Hi all,
I'm posting some more experiment re. accuracy of incremental SVD.
This time I used a bigger corpus (1 million documents from the English
Wikipedia), so that I can run finer incremental updates -- with 1k
chunksize, the final decomposition comes from 1,000 successive
incremental updates. As before, I computed the exact
eigendecomposition of a 10k x 10k matrix A*A^T, and then compared the
decomposition from gensim against this exact result (spectrum here:
http://radimrehurek.com/gensim/wiki_1m_xlog.pdf ).

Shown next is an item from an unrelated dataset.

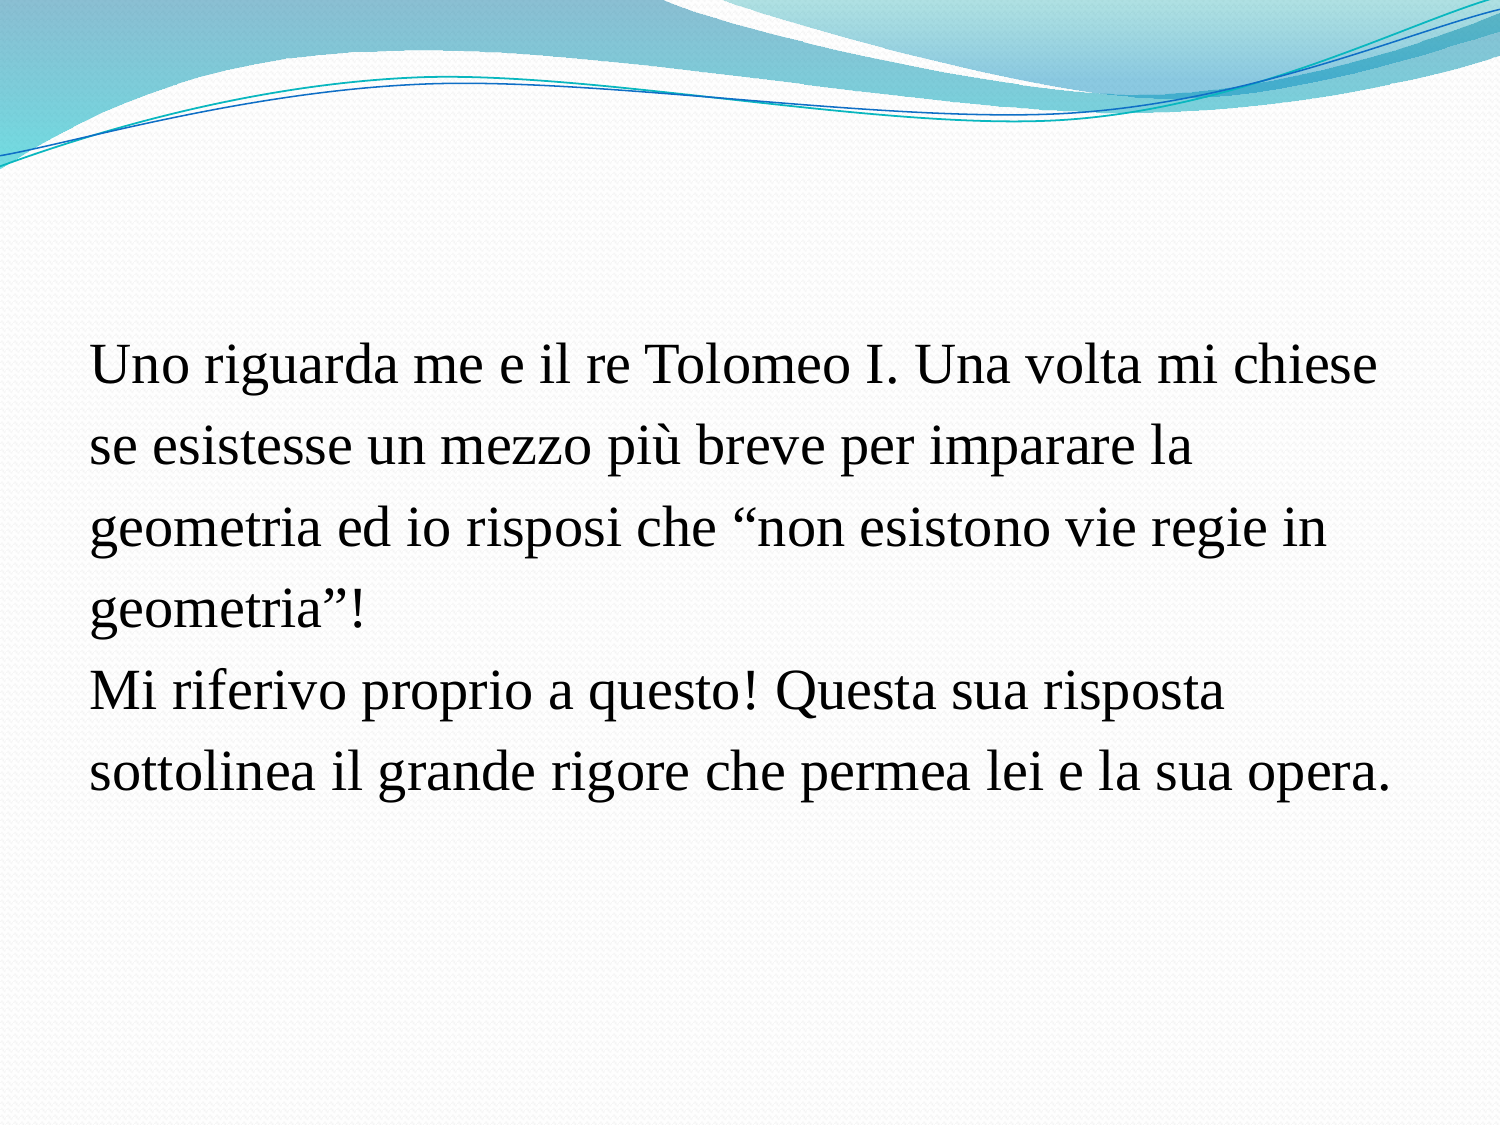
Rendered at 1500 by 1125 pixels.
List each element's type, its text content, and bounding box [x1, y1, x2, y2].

list Uno riguarda me e il re Tolomeo I. Una volta mi chiese se esistesse un mezzo più breve per imparare la geometria ed io risposi che “non esistono vie regie in geometria”! Mi riferivo proprio a questo! Questa sua risposta sottolinea il grande rigore che permea lei e la sua opera. [75, 317, 1425, 1038]
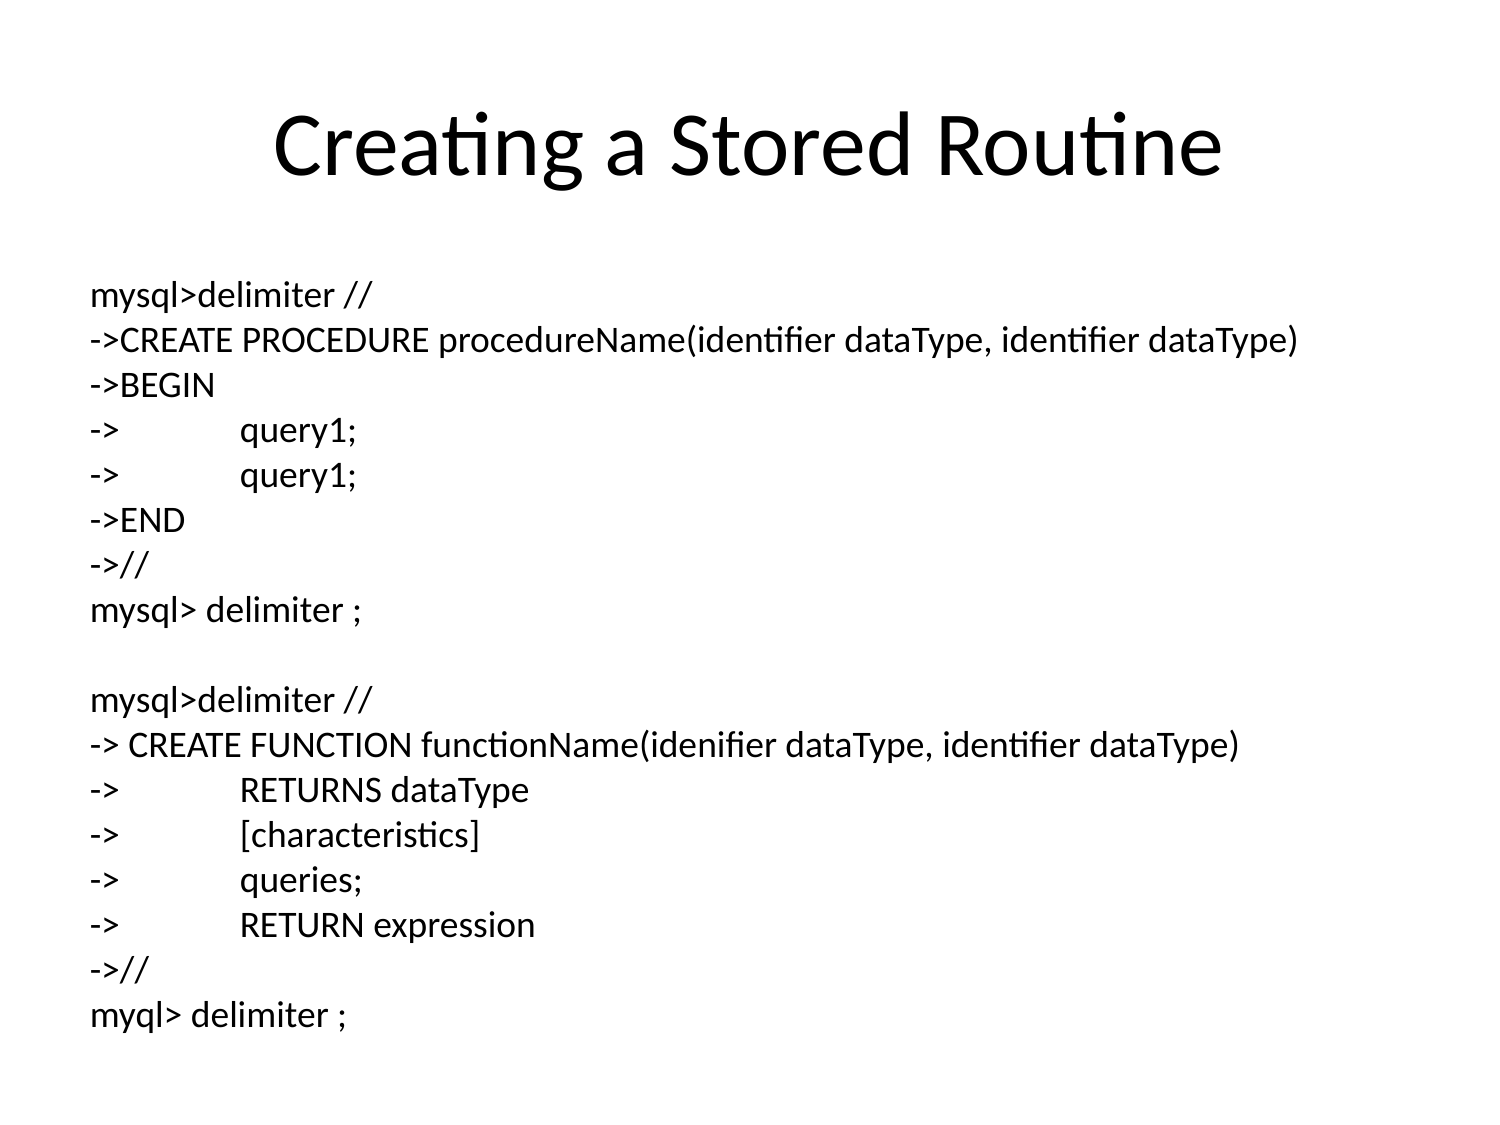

Accuracy for num_topics=500, fixed oversampling of 100:
no. of incremental updates (chunksize)
power iters 40 (25k) 200 (5k) 1000 (1k) multipass=batch Halko
----------------+----------------------------------------------------
0 | 1.67808 1.51908 1.1482 2.43968
2 | 1.06174 1.07794 1.07018 1.04137
4 | 1.04878 1.06825 1.06935 1.00727
8 | 1.07138 1.07317 1.06917 1.00818
Some observations:
* Without power iterations, the randomized algo of Halko et al. is
very inaccurate, in both batch and incremental version. The default
number of power iterations in gensim is set to 2, for this reason. But
interestingly, the incremental algo is more accurate than batch here!
This is because the partial inaccuracies from base decompositions
cancel each other out, over many updates.
* With power iterations, accuracy of the multipass algorithm (called
A1 in my previous email) improves quickly. So use `onepass=False` if
your data is static (not streamed or incremental), and you want extra
accuracy... and don't mind the wait.
* I suspect the reason why 8 steps of power iteration in multipass are
less accurate than 4 is connected to numerical overflows. Power
iteration is a method for "boosting" the spectrum by repeatedly
multiplying a matrix by A*A^T. This happens in double precision of
course, but even so, for large matrices, precision will be ultimately
lost as the numbers involved get too big.
* Relative error of the incremental algo is always around 7% on this
dataset, *regardless of the number of updates*. This is connected to
the spectral properties of term-document matrices I mentioned earlier.
I'm looking to repeat these experiments on other datasets, from other
computer science fields (image processing, or the word-word matrices
from Marco). Cooperation is welcome :)
Radim